I don't think I'm getting any new behavior in terms of updates firing, it's all the same as it ever was back to oldest versions of Unity, with LateUpdate only firing when you do something in an inspector or drag something in the Scene view.
Here is what I'm encountering - you can see on the gif below how I get a spike every time I move a label:
The spike is not originating at the "
|| !Application.isPlaying" point, of course - it just allows the content of LateUpdate to execute every single time if you're in the Editor. As you can see here, the time taken by something starting in LateUpdate is a sum of operations on every UIPanel in the scene (I have around 40 of them to avoid redraws on move animations and such):
LateUpdate is not an endpoint where all that time is taken, of course, it's just a limit of how far profiling goes.

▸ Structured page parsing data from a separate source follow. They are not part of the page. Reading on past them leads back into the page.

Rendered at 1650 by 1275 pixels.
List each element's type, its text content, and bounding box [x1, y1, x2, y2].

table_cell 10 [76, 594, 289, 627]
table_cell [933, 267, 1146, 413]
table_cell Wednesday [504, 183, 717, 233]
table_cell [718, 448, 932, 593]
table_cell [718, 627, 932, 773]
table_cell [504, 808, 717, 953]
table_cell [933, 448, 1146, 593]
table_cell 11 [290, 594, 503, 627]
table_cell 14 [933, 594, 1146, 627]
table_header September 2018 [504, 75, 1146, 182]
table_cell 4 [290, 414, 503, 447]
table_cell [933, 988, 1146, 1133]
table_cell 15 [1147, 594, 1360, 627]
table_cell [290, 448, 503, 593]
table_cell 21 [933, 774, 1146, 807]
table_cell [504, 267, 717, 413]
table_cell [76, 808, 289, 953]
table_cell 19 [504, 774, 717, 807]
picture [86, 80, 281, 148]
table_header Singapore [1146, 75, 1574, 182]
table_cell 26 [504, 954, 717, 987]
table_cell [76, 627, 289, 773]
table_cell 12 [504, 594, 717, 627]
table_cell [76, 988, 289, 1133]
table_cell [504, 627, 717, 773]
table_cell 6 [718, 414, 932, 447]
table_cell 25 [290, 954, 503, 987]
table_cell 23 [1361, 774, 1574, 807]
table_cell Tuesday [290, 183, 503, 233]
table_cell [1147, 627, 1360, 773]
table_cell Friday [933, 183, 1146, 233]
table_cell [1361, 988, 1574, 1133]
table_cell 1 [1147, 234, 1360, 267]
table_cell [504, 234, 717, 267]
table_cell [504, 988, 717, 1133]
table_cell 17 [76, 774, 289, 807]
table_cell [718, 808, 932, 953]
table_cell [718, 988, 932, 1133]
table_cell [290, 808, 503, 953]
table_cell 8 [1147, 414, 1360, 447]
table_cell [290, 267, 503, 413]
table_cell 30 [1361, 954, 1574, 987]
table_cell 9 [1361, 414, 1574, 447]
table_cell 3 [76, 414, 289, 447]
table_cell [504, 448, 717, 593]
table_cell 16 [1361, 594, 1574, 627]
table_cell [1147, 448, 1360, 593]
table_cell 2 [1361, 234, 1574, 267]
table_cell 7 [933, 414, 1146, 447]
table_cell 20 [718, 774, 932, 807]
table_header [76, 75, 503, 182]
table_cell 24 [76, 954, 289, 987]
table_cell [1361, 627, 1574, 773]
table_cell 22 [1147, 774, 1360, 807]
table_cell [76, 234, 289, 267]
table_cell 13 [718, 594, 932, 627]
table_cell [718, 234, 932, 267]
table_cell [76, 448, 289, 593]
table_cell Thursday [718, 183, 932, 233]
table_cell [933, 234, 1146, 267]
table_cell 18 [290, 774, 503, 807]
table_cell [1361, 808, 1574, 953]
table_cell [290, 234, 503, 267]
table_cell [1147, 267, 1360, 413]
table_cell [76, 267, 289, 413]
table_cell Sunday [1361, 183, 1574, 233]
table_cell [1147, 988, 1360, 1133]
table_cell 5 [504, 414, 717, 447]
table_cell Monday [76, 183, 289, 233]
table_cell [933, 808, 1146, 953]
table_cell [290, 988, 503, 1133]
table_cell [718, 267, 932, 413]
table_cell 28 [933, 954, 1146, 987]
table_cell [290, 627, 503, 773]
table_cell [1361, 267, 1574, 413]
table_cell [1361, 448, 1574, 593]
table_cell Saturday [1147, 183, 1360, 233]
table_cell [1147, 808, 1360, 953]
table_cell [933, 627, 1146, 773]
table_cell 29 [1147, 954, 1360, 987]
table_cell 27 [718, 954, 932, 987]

Can't do a deep profile outside of play mode, Unity 5.5.0 seems to dislike that and crashes, but I'm fairly sure that this bit explains where all the load comes from:
for (int i = 0, imax = list.Count; i < imax; ++i)
list[i].UpdateSelf();
So, my question is - why is everything updated every LateUpdate, when that's seemingly unnecessary (everything continues to update fine after I removed "
|| !Application.isPlaying") and triggers a costly panel update every single frame? Am I missing some hidden problem with Unity Editor that makes such a frequent and unfiltered updating of all panels necessary?